Bloomberg View Editorial Board
In recent years, Europe has grown accustomed to financial panic – but the latest scare wasn’t about Greece or Cyprus or Ireland. The cause for alarm was Italy’s troubled banks. In case you’d forgotten, Italy is the European Union’s fourth-biggest economy.
Europe as a whole has been slow to resolve its banking difficulties, but Italy especially so. The sudden selloff of Italian bank shares shows that decisive action on their nonperforming loans can’t wait any longer. Italy and its partners in the European Union are discussing a plan. They need to wrap up the talking and act.
There’s no longer any pretending that the issue is confined to smaller lenders, such as the four that Italy’s government rescued last November. Complacency of that sort ended when the European Central Bank asked six banks for more information. One was Banca Monte dei Paschi di Siena, Italy’s oldest and third-largest lender. Since the start of this year the bank’s market value halved before recovering somewhat toward the end of last week.
If Monte dei Paschi is an extreme case, it isn’t by much.
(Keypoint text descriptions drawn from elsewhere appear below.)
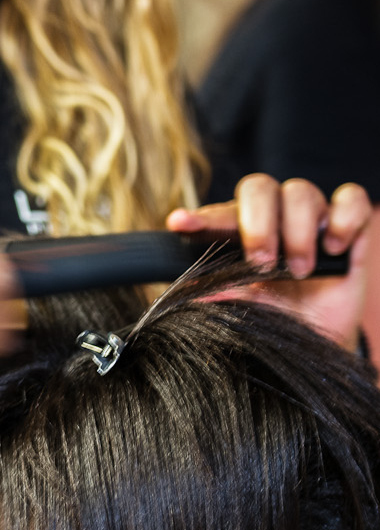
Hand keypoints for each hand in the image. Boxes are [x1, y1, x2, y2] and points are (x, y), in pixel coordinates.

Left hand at [166, 175, 371, 350]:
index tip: (179, 224)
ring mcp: (313, 219)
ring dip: (298, 233)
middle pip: (259, 187)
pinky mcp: (350, 227)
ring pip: (301, 192)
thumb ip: (217, 298)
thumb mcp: (243, 312)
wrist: (318, 342)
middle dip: (258, 224)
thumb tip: (184, 296)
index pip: (219, 215)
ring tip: (300, 271)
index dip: (200, 218)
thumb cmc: (275, 319)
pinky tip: (334, 248)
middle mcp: (275, 217)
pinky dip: (342, 219)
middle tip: (262, 263)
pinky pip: (351, 199)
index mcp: (241, 233)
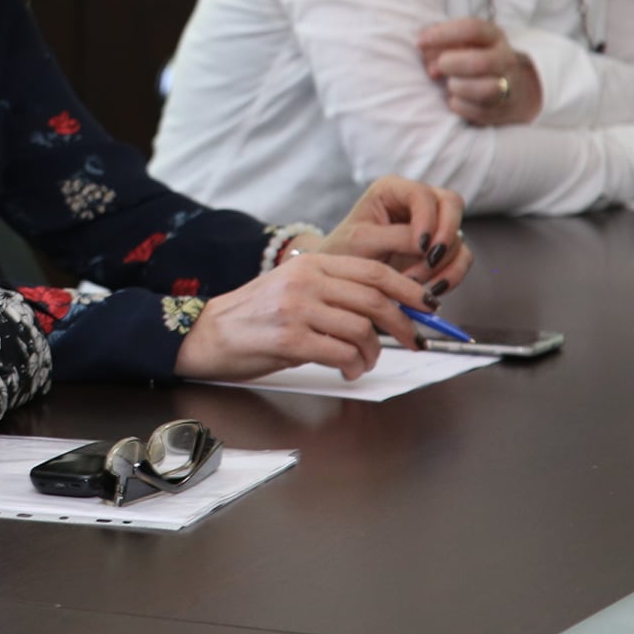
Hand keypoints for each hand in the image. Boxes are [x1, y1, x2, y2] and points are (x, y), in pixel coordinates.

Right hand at [173, 253, 438, 382]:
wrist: (206, 334)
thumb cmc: (253, 317)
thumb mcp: (293, 289)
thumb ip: (333, 293)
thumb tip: (385, 310)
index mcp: (310, 263)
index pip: (374, 271)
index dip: (408, 289)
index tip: (427, 306)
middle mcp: (305, 281)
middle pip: (375, 300)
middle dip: (404, 324)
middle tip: (414, 341)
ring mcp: (296, 309)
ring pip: (362, 329)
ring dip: (375, 352)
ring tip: (366, 362)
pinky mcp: (289, 340)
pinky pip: (340, 353)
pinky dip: (353, 366)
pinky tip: (348, 370)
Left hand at [310, 176, 471, 292]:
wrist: (345, 275)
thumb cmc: (345, 251)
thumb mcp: (362, 240)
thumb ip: (395, 237)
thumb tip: (429, 244)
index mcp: (393, 190)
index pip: (422, 193)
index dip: (427, 218)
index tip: (421, 246)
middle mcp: (417, 202)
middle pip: (452, 205)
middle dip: (446, 235)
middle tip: (431, 259)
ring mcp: (433, 224)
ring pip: (458, 235)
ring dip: (442, 262)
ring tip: (413, 280)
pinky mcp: (441, 249)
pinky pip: (462, 258)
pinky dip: (452, 275)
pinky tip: (432, 289)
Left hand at [416, 18, 542, 124]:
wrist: (508, 88)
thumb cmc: (471, 58)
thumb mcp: (460, 43)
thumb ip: (439, 42)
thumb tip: (422, 47)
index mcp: (494, 37)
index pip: (472, 29)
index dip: (442, 34)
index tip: (419, 42)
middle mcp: (505, 60)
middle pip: (480, 63)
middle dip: (450, 65)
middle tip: (438, 67)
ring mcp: (507, 86)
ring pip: (485, 90)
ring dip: (457, 87)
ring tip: (450, 84)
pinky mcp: (501, 109)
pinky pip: (477, 111)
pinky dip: (459, 105)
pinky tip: (455, 99)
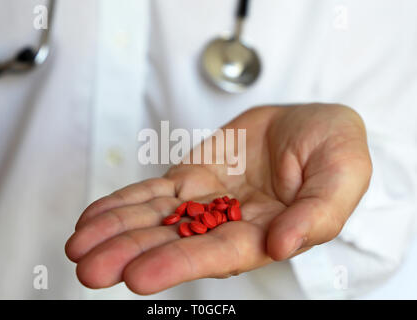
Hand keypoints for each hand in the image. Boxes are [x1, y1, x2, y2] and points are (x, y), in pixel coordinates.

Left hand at [65, 104, 371, 294]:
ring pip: (157, 219)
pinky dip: (125, 203)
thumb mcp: (343, 174)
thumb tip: (284, 245)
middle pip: (176, 242)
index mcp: (267, 233)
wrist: (311, 123)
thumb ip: (318, 212)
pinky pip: (155, 192)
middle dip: (131, 254)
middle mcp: (230, 224)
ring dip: (117, 230)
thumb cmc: (336, 148)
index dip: (180, 263)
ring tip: (78, 245)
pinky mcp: (193, 178)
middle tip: (89, 268)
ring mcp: (207, 201)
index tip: (138, 275)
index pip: (219, 253)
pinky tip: (94, 217)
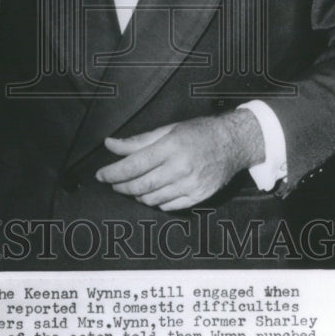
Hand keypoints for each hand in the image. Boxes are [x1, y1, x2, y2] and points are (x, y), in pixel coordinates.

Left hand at [95, 111, 264, 210]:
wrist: (234, 144)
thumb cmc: (200, 132)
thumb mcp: (168, 129)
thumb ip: (138, 141)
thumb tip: (110, 144)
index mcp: (172, 147)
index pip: (134, 165)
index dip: (113, 172)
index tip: (100, 175)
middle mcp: (181, 168)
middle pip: (141, 185)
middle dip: (121, 186)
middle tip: (112, 183)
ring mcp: (191, 185)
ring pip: (152, 199)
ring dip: (137, 195)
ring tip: (132, 187)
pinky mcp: (198, 197)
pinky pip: (168, 206)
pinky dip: (155, 202)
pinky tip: (152, 193)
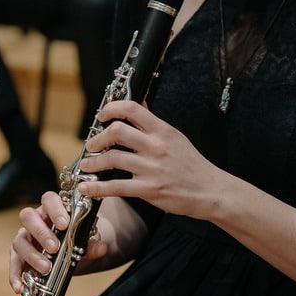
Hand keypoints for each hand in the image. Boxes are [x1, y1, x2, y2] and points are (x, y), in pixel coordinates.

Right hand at [8, 190, 107, 293]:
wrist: (76, 256)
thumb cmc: (78, 241)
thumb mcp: (88, 242)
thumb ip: (93, 244)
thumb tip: (101, 248)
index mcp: (53, 209)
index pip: (49, 199)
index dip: (55, 209)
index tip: (64, 224)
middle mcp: (36, 220)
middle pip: (28, 217)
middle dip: (41, 232)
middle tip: (54, 248)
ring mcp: (26, 237)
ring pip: (19, 240)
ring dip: (31, 255)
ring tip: (45, 268)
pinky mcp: (20, 255)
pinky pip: (14, 262)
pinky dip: (15, 274)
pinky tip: (19, 287)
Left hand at [77, 99, 220, 218]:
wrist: (209, 190)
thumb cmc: (192, 164)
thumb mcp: (175, 137)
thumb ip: (153, 123)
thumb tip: (138, 105)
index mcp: (162, 131)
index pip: (133, 109)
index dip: (112, 108)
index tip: (102, 115)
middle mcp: (156, 146)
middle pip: (117, 131)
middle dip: (98, 137)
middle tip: (92, 144)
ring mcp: (151, 168)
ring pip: (112, 158)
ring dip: (93, 162)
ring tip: (87, 164)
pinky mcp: (148, 189)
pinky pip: (116, 187)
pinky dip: (97, 188)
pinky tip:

Italy’s ratio of nonperforming loans, at 17 percent, is more than four times the European average (and Europe’s banks are in worse shape than America’s).
The answer is to create a “bad bank” to absorb these loans, so that the rest of the system can be restored to health and serve its essential purpose of lending in support of economic growth. The question is how to allocate the accumulated losses across the system’s various stakeholders.
The European Union has new rules that rightly require bank shareholders and creditors to carry much of this burden. It’s also insisting that Italy curb its public borrowing, limiting the scope for public subsidy. Italy’s prime minister, Matteo Renzi, has pushed back against some the European Commission’s demands.
A little more flexibility on both sides can bridge this gap. The EU would do well to remember that Renzi is trying, against strong domestic opposition, to be the pro-market, fiscally responsible reformer that Italy needs. In the larger task of reforming and modernizing Italy’s economy and governance, he’s the ally Europe wants.
Further delay would be dangerous. Italy has a vibrant business community and excellent long-term prospects, but an unrepaired financial system puts them in jeopardy. The last thing the rest of Europe needs is a worsening crisis in one of its largest economies, just as the EU and its central bank are struggling to revive demand and avoid the trap of deflation.
Italy and Europe need to come to terms on bank reform, and quickly.